EXERCISE AIM: Return the lines below that contain "parce".

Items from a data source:
"""
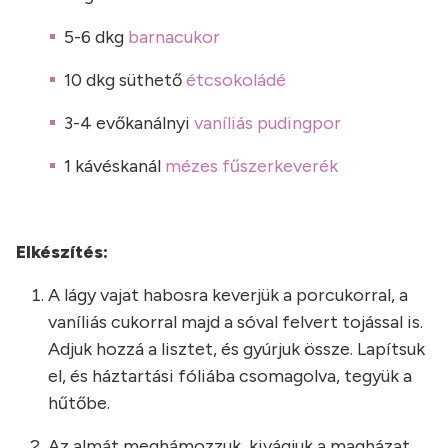
5-6 dkg
barnacukor
10 dkg süthető
étcsokoládé
3-4 evőkanálnyi
vaníliás pudingpor
1 kávéskanál
mézes fűszerkeverék
Elkészítés:
A lágy vajat habosra keverjük a porcukorral, a
vaníliás cukorral majd a sóval felvert tojással is.
Adjuk hozzá a lisztet, és gyúrjuk össze. Lapítsuk
el, és háztartási fóliába csomagolva, tegyük a
hűtőbe.
Az almát meghámozzuk, kivágjuk a magházat,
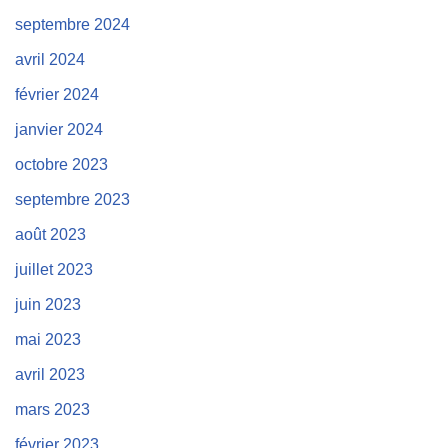
septembre 2024
avril 2024
février 2024
janvier 2024
octobre 2023
septembre 2023
août 2023
juillet 2023
juin 2023
mai 2023
avril 2023
mars 2023
février 2023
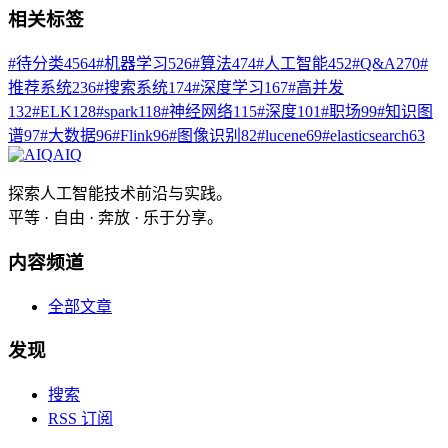
相关标签
#
待分类
4564
#
机器学习
526
#
算法
474
#
人工智能
452
#
Q&A
270
#
推荐系统
236
#
搜索系统
174
#
深度学习
167
#
高并发
132
#
ELK
128
#
spark
118
#
神经网络
115
#
深度
101
#
职场
99
#
知识图
谱
97
#
大数据
96
#
Flink
96
#
图像识别
82
#
lucene
69
#
elasticsearch
63
AIQ
探索人工智能技术前沿与实践。
平等 · 自由 · 奔放 · 乐于分享。
内容频道
全部文章
发现
搜索
RSS 订阅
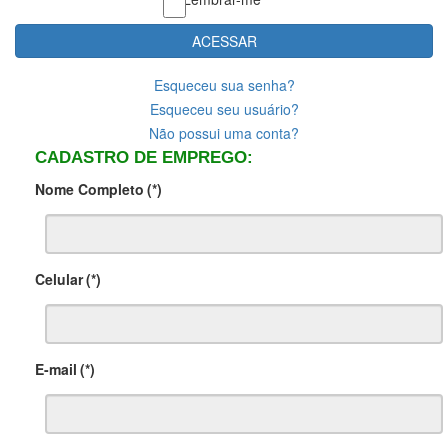
ACESSAR
Esqueceu sua senha?
Esqueceu seu usuário?
Não possui uma conta?
CADASTRO DE EMPREGO:
Nome Completo
(*)
Celular
(*)
E-mail
(*)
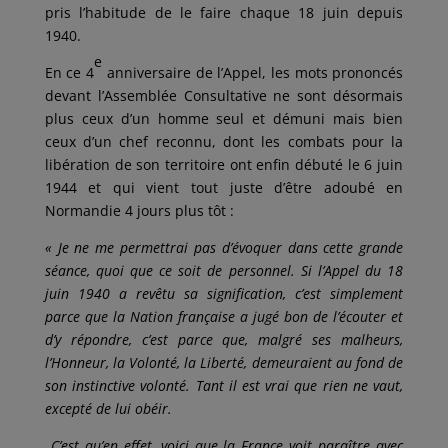
pris l’habitude de le faire chaque 18 juin depuis
1940.
e
En ce 4
anniversaire de l’Appel, les mots prononcés
devant l’Assemblée Consultative ne sont désormais
plus ceux d’un homme seul et démuni mais bien
ceux d’un chef reconnu, dont les combats pour la
libération de son territoire ont enfin débuté le 6 juin
1944 et qui vient tout juste d’être adoubé en
Normandie 4 jours plus tôt :
« Je ne me permettrai pas d’évoquer dans cette grande
séance, quoi que ce soit de personnel. Si l’Appel du 18
juin 1940 a revêtu sa signification, c’est simplement
parce que la Nation française a jugé bon de l’écouter et
d’y répondre, c’est parce que, malgré ses malheurs,
l’Honneur, la Volonté, la Liberté, demeuraient au fond de
son instinctive volonté. Tant il est vrai que rien ne vaut,
excepté de lui obéir.
C’est qu’en effet, voici que la France voit paraître avec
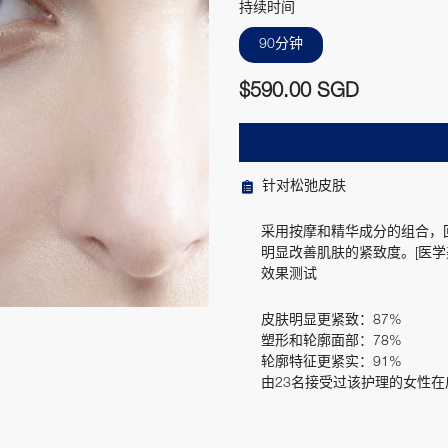
持续时间
90分钟
$590.00 SGD
针对松弛皮肤
采用按摩和精华成分的组合，回
明显改善肌肤的紧致度。[医学
效果测试
皮肤明显更紧致：87%
塑形和轮廓面部：78%
轮廓特征更紧实：91%
由23名接受过该护理的女性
"""
SOLUTION:
parce que la Nation française a jugé bon de l’écouter et
d’y répondre, c’est parce que, malgré ses malheurs,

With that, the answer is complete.